If the profits had not been moved elsewhere, that figure could have quadrupled. TaxWatch estimates that the tax due would have been around £2.8bn (€3.2bn).
While the companies themselves deliberately engage in these tactics in order to reduce their tax liabilities, the charity says that we really need to blame the antiquated tax laws that make this possible.
“The international tax rules were developed when trade was based on trading manufactured tangible goods, whereas we now have a services-based digital economy where data, algorithms, and AI are delivering much more profit,” said TaxWatch director Claire Ralph […]
Another factor is the propensity for services to be provided by one tech group company and “traded” within the group. Transactions are rarely kept at arms-length — which makes it harder to calculate a normal allocation.

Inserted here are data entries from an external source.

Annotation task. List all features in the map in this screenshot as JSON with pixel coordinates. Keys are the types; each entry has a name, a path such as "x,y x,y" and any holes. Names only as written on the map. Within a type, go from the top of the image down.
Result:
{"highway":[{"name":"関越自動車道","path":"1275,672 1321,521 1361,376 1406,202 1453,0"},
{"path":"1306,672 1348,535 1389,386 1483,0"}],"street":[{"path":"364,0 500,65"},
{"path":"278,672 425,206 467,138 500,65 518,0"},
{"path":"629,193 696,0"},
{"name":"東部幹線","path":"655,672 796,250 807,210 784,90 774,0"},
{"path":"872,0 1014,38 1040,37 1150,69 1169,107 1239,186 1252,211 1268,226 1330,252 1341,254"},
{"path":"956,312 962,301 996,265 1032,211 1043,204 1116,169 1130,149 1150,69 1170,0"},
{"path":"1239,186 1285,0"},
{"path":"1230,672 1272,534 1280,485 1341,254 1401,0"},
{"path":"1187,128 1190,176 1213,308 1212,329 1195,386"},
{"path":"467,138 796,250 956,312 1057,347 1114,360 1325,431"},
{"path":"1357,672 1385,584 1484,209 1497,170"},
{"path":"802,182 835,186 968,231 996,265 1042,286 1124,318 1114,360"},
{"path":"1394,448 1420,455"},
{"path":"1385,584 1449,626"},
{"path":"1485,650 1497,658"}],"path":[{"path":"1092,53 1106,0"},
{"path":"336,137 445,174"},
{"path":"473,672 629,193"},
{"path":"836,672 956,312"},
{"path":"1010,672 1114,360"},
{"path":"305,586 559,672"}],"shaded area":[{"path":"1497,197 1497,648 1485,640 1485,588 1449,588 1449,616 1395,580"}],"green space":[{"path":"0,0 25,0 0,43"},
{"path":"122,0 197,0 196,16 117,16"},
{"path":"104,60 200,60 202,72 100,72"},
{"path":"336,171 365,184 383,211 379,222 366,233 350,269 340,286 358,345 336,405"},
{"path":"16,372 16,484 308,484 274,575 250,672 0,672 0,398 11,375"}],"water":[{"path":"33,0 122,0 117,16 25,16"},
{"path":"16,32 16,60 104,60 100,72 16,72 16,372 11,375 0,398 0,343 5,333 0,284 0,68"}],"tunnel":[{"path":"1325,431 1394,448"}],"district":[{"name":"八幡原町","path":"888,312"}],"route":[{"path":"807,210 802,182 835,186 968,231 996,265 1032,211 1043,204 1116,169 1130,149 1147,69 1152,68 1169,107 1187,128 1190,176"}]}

“The market dominance of some global giants is distortionary,” Ralph said.
In Apple’s case, for example, the company’s accountants declare that for every iPhone sold in the UK, an intellectual property fee must be paid to Apple in Cupertino, reducing the taxable value of that sale in the UK. Apple Inc. decides how much it is owed by Apple UK, without any independent calculation of how much – if anything – is reasonable to transfer in this way.
The Organization for Economic Cooperation and Development (OECD) is trying to agree worldwide rules that will not only be consistent across countries, but which also keep up with the way that multinationals conduct business today. This approach has the support of Apple CEO Tim Cook.
TaxWatch isn’t convinced the OECD will completely solve the problem, but does think that transparency is key: when taxpayers can see the tactics being used by large companies, then there will be pressure on them to behave reasonably.